** Opening EXCERPTED RECORDS block **

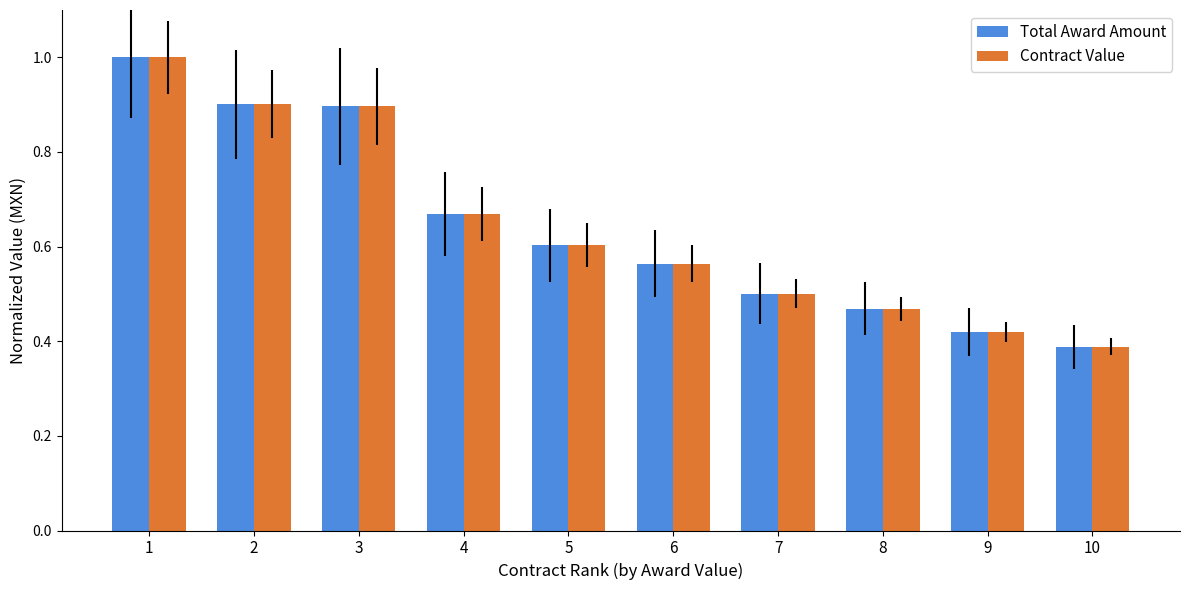

The value of Contract Value at 6 is 0.3. True or false?

False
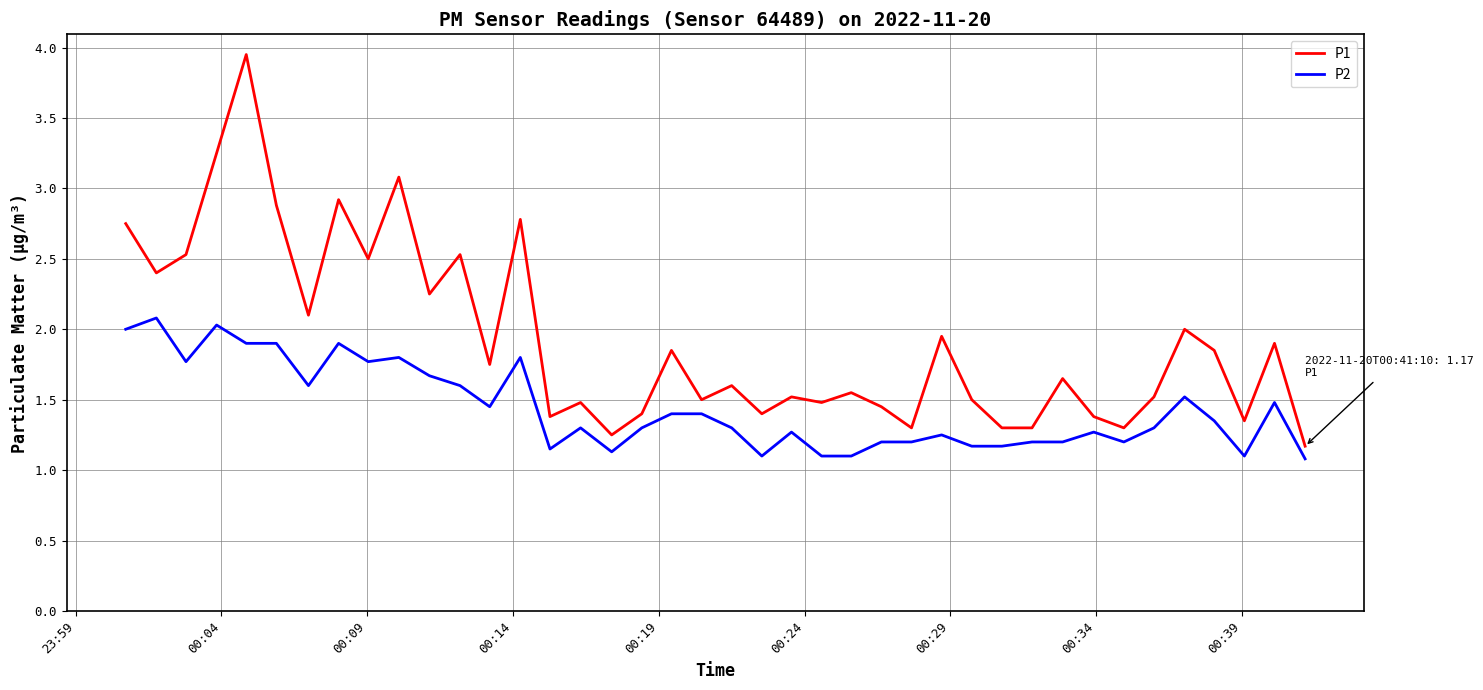

True or false: P2 and P1 cross at least once.

False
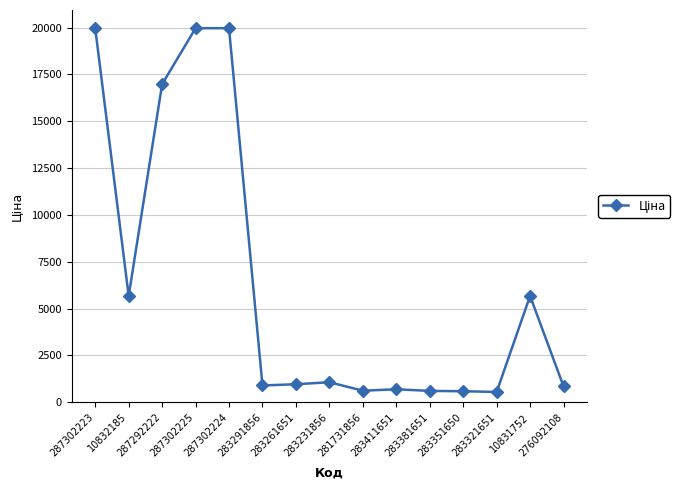

What is the ratio of the value at 283321651 to the value at 283411651?

0.8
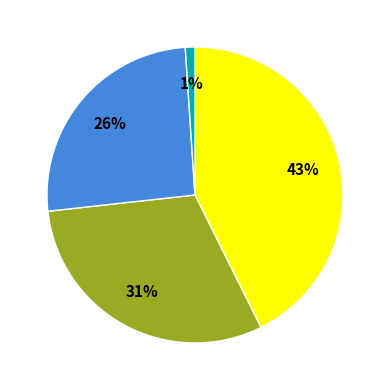

Is there a majority slice in this chart?

No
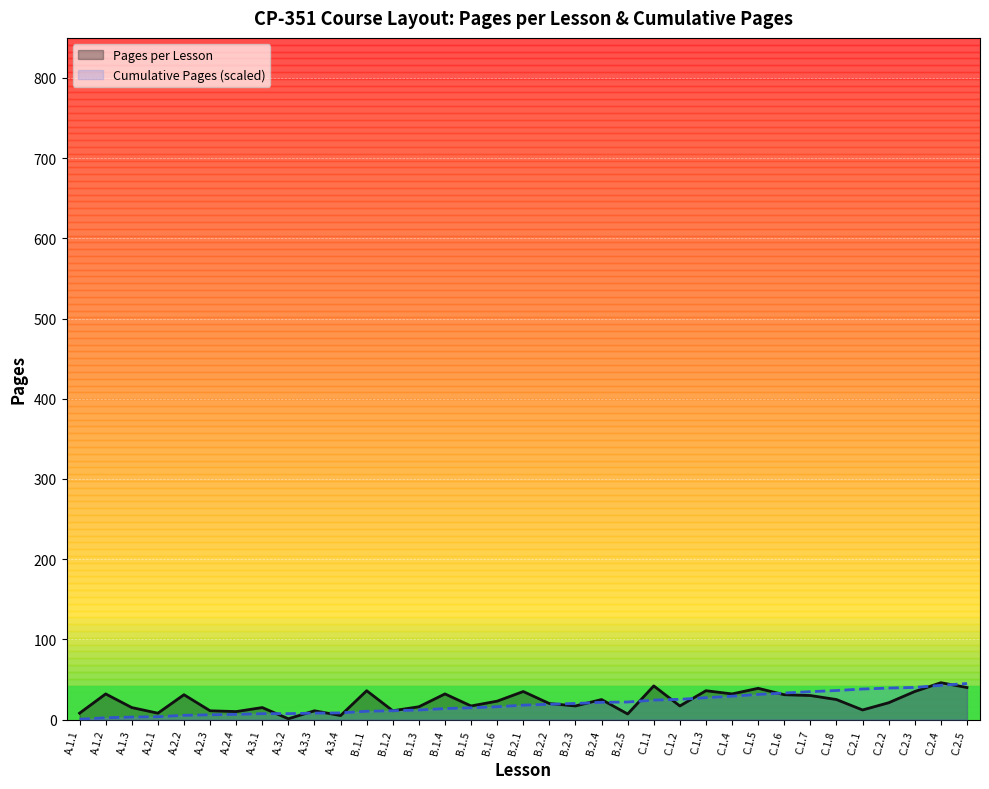

Which series has the largest total across all categories?

Pages per Lesson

** Closing EXCERPTED RECORDS block **

INSTRUCTIONS FOR THE TASK
Could you output these lines again word for word, omitting the pictures?

ANSWER SECTION
The value of Contract Value at 6 is 0.3. True or false?

False

True or false: P2 and P1 cross at least once.

False

What is the ratio of the value at 283321651 to the value at 283411651?

0.8

Is there a majority slice in this chart?

No

Which series has the largest total across all categories?

Pages per Lesson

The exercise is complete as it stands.